Has borne Life into the world

For the salvation of all!2

One of the most devastating accusations that can be made against Christians is that they have no joy. Joyless Christians are a contradiction in terms. People who are bitter, complaining, condemning, accusing, dissatisfied, and depressed are certainly not Christians. They can only be people whose life is untouched by grace, people whose existence is confined to the suffocating limitations of “this world” whose “ruler” is the devil and whose “form . .. is passing away” (Jn 12:31; 1 Cor 7: 31 ). They cannot possibly be those who belong to Christ and the kingdom of God. For Christians by definition have Christ’s “joy fulfilled in themselves” (In 17:13). They are people whose joy, which no one can take away, is literally full and complete (In 15:11; 16:22, 24).

In his famous book For the Life of the World, Father Alexander Schmemann speaks about the joy of Christians. From its very beginning, he says:

Christianity has been the proclamation of joy, of the only possible joy on earth. It rendered impossible all joy we usually think of as possible. But within this impossibility, at the very bottom of this darkness, it announced and conveyed a new all-embracing joy, and with this joy it transformed the End into a Beginning. Without the proclamation of this joy Christianity is incomprehensible. It is only as joy that the Church was victorious in the world, and it lost the world when it lost that joy, and ceased to be a credible witness to it. Of all accusations against Christians, the most terrible one was uttered by Nietzsche when he said that Christians had no joy.3

Father Alexander goes on to say that before Christians can do anything else with all of their “programs and missions, projects and techniques,” they “must recover the meaning of this great joy.” He says that joy “is not something one can define or analyze.
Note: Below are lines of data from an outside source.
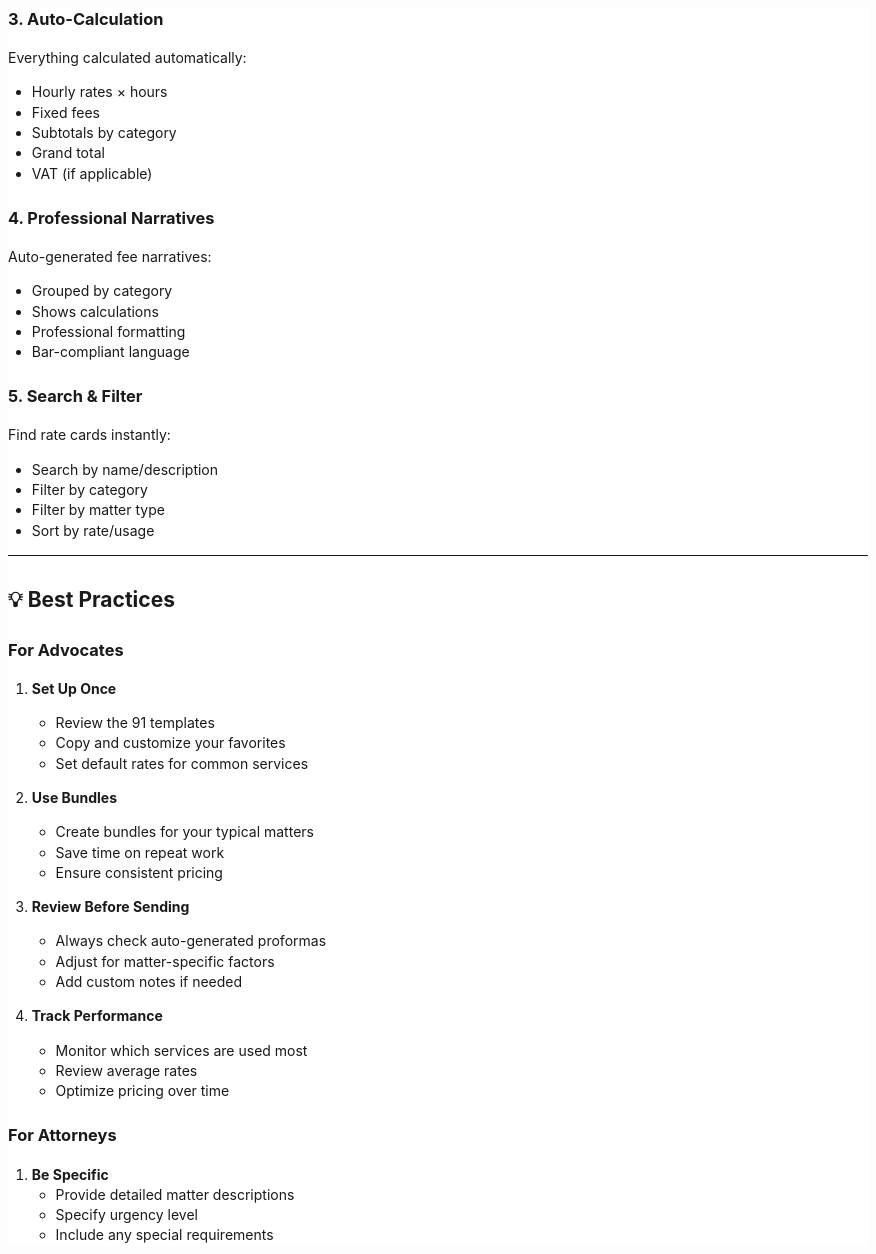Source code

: ### **3. Auto-Calculation**
Everything calculated automatically:
- Hourly rates × hours
- Fixed fees
- Subtotals by category
- Grand total
- VAT (if applicable)

### **4. Professional Narratives**
Auto-generated fee narratives:
- Grouped by category
- Shows calculations
- Professional formatting
- Bar-compliant language

### **5. Search & Filter**
Find rate cards instantly:
- Search by name/description
- Filter by category
- Filter by matter type
- Sort by rate/usage

---

## 💡 Best Practices

### **For Advocates**

1. **Set Up Once**
   - Review the 91 templates
   - Copy and customize your favorites
   - Set default rates for common services

2. **Use Bundles**
   - Create bundles for your typical matters
   - Save time on repeat work
   - Ensure consistent pricing

3. **Review Before Sending**
   - Always check auto-generated proformas
   - Adjust for matter-specific factors
   - Add custom notes if needed

4. **Track Performance**
   - Monitor which services are used most
   - Review average rates
   - Optimize pricing over time

### **For Attorneys**

1. **Be Specific**
   - Provide detailed matter descriptions
   - Specify urgency level
   - Include any special requirements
One enters into joy. ‘Enter thou into the joy of thy lord’ (Mt. 25 :21),” And one enters into this joy, this exceeding great joy, he insists, only by entering into the liturgical, eucharistic life of the Church herself. Here, and only here, as in the celebration of the Nativity of Christ and His Epiphany in the world, can a person partake of that joyful reality for which the world itself was created in the beginning.

Come, let us greatly rejoice in the Lord,

As we tell of this present mystery!

The dividing wall has been destroyed;

The flaming sword turns back;

The cherubim withdraw from the Tree of Life;

And I partake of the delight of paradise,

From which I was cast away through disobedience.

For the Express Image of the Father,

The very Imprint of His Eternity,

Takes the form of a slave,

And without undergoing change [to His divinity],

He comes forth from a mother who has not known a man.

For what He was, He remains: True God.

And what He was not, He takes upon Himself,

Becoming man out of His love for man.

To Him let us cry aloud:

O God born of a Virgin, have mercy on us!4

 

All the angels in heaven rejoice

And greatly celebrate today.

The whole creation leaps for joy,

For the Savior and Lord is born in Bethlehem

Every error of idolatry has ceased,

And Christ reigns throughout all ages.5

~Adapted from Thomas Hopko, The Winter Pascha: Readings for the Christmas-Epiphany Season

1 Compline of the final day of the prefeast of the Nativity, December 24.

2 Matins of the final day of the prefeast of the Nativity, December 24.

3 For the Life of the World, p. 24.

4 The first verse sung on “Lord, I Call” at the vesperal liturgy on the eve of the feast of the Nativity.

5 Litya verse at compline of the feast of the Nativity. Because the vespers of the feast is a eucharistic liturgy with the anaphora of Saint Basil the Great, the festal vigil of the Nativity begins with compline.